Rewrite the lines that open with the line containing "pose: elev=68.6 azim=350.4" and run through the end of the records, putting "view" wherever "pose" appears. Keep everything else in those lines the same, and give only those lines.
## begin DATA FOR THIS TASK
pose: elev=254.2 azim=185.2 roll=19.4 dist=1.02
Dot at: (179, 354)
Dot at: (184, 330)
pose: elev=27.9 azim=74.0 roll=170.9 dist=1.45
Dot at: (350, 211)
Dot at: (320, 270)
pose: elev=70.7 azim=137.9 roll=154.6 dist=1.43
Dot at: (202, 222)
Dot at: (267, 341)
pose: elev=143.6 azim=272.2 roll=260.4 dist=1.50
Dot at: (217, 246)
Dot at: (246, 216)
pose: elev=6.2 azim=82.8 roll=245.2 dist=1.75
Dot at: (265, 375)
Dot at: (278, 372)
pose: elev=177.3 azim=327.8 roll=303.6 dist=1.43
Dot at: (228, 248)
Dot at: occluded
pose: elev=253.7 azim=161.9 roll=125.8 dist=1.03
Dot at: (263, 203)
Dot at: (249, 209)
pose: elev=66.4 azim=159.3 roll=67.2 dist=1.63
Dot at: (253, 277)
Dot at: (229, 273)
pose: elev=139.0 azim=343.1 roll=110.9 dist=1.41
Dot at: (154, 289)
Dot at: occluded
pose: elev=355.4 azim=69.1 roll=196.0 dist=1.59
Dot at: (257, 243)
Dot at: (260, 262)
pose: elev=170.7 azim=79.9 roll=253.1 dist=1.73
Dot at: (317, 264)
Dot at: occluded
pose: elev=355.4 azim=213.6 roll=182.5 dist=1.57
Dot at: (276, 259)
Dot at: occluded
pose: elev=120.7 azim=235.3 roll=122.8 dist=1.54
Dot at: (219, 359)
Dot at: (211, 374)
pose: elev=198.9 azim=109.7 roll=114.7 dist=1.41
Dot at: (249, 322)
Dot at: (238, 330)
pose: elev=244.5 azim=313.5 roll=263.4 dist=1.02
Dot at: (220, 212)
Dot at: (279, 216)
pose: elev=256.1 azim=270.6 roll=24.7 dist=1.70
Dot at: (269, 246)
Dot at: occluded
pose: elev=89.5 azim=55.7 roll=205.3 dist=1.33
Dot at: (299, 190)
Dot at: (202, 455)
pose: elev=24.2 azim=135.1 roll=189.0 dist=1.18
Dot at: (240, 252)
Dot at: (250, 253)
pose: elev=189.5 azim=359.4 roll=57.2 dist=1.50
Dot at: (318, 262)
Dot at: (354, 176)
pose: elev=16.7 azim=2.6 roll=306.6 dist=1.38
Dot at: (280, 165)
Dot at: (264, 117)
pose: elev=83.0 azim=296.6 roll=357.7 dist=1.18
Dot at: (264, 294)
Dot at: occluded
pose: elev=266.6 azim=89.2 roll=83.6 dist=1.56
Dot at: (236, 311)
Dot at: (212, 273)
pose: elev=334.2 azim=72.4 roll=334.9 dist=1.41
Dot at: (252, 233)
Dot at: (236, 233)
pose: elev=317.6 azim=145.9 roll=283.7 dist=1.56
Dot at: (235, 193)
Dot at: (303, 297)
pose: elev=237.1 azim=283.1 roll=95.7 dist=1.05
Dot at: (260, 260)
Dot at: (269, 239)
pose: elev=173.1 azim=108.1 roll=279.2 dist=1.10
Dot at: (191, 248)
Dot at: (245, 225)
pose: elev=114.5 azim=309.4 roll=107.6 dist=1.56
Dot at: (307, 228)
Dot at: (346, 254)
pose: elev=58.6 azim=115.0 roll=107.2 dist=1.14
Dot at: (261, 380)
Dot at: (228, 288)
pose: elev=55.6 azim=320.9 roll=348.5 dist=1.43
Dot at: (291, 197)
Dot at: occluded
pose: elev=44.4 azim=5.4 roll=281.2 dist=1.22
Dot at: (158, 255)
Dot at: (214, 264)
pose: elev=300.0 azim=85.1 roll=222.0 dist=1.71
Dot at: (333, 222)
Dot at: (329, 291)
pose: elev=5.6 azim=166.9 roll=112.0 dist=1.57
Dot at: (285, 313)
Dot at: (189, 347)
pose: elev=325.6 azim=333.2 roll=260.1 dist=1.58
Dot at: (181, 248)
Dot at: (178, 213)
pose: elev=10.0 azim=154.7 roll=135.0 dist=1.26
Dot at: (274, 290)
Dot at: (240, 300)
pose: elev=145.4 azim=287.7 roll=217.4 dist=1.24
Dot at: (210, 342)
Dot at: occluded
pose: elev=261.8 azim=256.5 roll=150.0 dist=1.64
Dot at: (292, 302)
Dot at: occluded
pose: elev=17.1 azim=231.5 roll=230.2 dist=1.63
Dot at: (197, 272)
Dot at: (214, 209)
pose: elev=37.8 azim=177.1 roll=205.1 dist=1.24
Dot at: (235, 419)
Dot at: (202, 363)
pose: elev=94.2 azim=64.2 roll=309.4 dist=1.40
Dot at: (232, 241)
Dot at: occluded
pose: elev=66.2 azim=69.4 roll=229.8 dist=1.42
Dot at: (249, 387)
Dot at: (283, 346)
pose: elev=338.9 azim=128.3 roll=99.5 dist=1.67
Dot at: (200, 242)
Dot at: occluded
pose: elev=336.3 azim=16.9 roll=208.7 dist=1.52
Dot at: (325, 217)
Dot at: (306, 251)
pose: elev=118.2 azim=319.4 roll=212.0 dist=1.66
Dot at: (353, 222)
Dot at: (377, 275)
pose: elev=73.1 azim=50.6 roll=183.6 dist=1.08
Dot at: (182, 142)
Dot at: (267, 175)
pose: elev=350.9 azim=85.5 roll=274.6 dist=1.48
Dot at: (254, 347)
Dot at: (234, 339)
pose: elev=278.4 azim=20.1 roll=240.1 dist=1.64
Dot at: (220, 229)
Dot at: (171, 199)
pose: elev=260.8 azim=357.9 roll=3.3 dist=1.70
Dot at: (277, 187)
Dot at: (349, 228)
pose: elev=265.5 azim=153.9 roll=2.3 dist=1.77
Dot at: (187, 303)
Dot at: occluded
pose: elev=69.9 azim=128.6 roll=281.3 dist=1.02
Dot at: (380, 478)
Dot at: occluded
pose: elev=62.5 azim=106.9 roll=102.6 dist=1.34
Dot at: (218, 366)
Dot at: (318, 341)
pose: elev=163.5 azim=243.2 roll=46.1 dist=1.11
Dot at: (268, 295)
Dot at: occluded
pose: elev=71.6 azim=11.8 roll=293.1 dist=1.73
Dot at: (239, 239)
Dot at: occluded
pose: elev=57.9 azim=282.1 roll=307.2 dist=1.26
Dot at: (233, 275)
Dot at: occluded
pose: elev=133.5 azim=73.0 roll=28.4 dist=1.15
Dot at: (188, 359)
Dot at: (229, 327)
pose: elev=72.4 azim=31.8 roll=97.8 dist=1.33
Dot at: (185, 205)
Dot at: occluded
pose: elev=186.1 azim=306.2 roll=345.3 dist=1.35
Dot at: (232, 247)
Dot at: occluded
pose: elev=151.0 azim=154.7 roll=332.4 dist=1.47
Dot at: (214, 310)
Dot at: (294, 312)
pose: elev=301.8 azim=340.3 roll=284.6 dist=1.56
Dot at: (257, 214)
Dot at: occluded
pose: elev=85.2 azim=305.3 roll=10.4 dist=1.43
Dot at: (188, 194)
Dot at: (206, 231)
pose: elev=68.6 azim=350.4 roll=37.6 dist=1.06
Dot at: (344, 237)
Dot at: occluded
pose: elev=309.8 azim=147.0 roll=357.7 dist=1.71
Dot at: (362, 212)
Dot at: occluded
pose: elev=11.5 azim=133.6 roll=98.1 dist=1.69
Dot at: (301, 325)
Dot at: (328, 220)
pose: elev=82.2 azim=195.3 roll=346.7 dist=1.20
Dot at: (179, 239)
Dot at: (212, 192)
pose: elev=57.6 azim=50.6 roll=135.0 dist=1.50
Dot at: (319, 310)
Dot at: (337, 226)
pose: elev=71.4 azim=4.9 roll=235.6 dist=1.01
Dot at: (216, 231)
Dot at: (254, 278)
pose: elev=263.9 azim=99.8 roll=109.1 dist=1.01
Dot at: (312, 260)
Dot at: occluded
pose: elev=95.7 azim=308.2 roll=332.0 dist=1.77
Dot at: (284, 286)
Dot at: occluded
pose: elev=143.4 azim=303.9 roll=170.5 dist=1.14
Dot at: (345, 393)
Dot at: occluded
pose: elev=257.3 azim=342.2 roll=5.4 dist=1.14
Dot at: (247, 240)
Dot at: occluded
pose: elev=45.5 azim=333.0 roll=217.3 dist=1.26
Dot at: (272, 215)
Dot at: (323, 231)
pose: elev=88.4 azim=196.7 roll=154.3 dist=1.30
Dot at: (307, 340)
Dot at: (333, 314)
## end DATA FOR THIS TASK
• _COMPLETED TASK_
view: elev=68.6 azim=350.4 roll=37.6 dist=1.06
Dot at: (344, 237)
Dot at: occluded
view: elev=309.8 azim=147.0 roll=357.7 dist=1.71
Dot at: (362, 212)
Dot at: occluded
view: elev=11.5 azim=133.6 roll=98.1 dist=1.69
Dot at: (301, 325)
Dot at: (328, 220)
view: elev=82.2 azim=195.3 roll=346.7 dist=1.20
Dot at: (179, 239)
Dot at: (212, 192)
view: elev=57.6 azim=50.6 roll=135.0 dist=1.50
Dot at: (319, 310)
Dot at: (337, 226)
view: elev=71.4 azim=4.9 roll=235.6 dist=1.01
Dot at: (216, 231)
Dot at: (254, 278)
view: elev=263.9 azim=99.8 roll=109.1 dist=1.01
Dot at: (312, 260)
Dot at: occluded
view: elev=95.7 azim=308.2 roll=332.0 dist=1.77
Dot at: (284, 286)
Dot at: occluded
view: elev=143.4 azim=303.9 roll=170.5 dist=1.14
Dot at: (345, 393)
Dot at: occluded
view: elev=257.3 azim=342.2 roll=5.4 dist=1.14
Dot at: (247, 240)
Dot at: occluded
view: elev=45.5 azim=333.0 roll=217.3 dist=1.26
Dot at: (272, 215)
Dot at: (323, 231)
view: elev=88.4 azim=196.7 roll=154.3 dist=1.30
Dot at: (307, 340)
Dot at: (333, 314)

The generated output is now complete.